I'd like to train doc2vec on items consisting of 2 bits of information: a) text (in legal domain) b) keywords and/or references to other legal texts extracted from the text I want my model to be able to identify similar texts according to, basically, 2 criteria: a) textual similarity and b) presence of keywords/references
Are there any best practices for a case such as this? My ideas so far: - join text and keywords/referenes into a single string and train a model on that - train two independent models (two vectors will be produced: for text and for keywords
I'm assuming by 'doc2vec' you mean the gensim
implementation of the 'Paragraph Vector' algorithm, in the class Doc2Vec
.
Both of your approaches might work and could be worth testing. There's no facility in the Doc2Vec
class for feeding distinctly "other" data in, but you can make that data look like extra word-tokens, or extra tags
, and thus have the cross-correlations of those other values affect, and be embedded within, the resulting vector-space.

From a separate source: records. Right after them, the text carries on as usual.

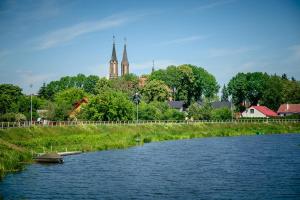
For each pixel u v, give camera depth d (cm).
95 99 11456
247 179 4388
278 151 6931
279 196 3622
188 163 5659
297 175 4588
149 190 3903
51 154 5828
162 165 5503
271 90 18038
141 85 17250
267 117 15588
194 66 18025
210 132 11425
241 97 18388
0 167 4991
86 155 6712
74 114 13000
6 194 3753
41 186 4106
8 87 15100
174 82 17162
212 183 4203
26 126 8438
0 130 7481
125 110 11606
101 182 4312
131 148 7856
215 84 18812
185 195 3684
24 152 6081
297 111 17150
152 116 12800
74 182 4312
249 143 8556
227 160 5909
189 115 14138
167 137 10156
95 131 9806
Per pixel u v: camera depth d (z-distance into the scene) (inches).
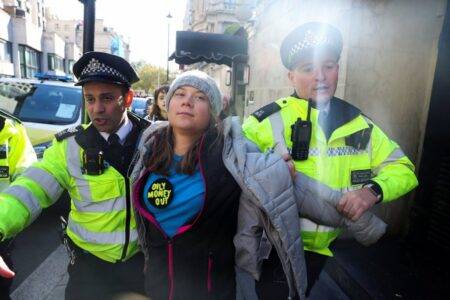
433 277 114.1
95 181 65.9
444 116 123.3
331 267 128.3
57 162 66.7
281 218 54.7
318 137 62.6
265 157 55.8
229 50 328.5
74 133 68.7
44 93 207.0
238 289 102.6
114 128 68.8
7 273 53.4
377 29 135.1
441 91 124.9
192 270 57.8
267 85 274.8
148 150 60.5
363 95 136.9
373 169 67.5
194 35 321.4
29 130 178.5
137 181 59.7
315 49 62.1
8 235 56.6
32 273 129.3
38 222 172.6
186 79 56.2
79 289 68.9
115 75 65.9
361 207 57.1
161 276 59.7
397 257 127.5
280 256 57.1
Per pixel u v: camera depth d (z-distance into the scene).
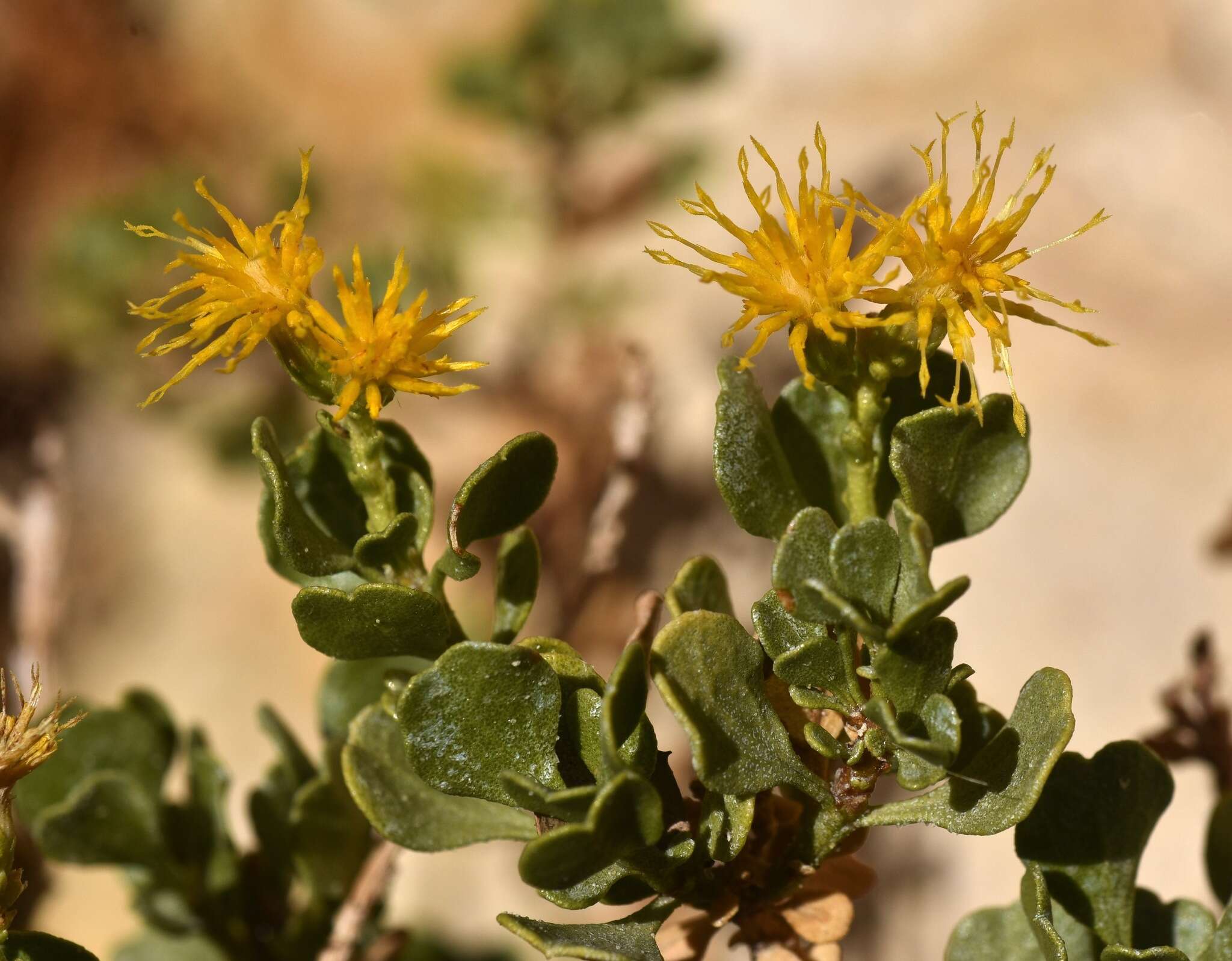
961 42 0.58
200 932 0.21
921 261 0.18
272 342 0.18
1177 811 0.40
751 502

Specifically, if you want your "keywords and/or references" to be modeled alongside the whole text, and not just the normal-words they might happen-to-be-next-to (if they were appended to the text), you should especially try one or both options of:
using the PV-DBOW mode (dm=0
), which does not use word-to-nearby-word influences (within a context window
)
placing the keywords or references as extra tags
, in addition to unique-to-the-document ID tag (that's the classic way of naming doc-vectors)
(If trying two separate models, you might have the model based on natural texts still use PV-DM modes affected by a window
, while the essentially unordered-nature of keywords/references would use a PV-DBOW mode.)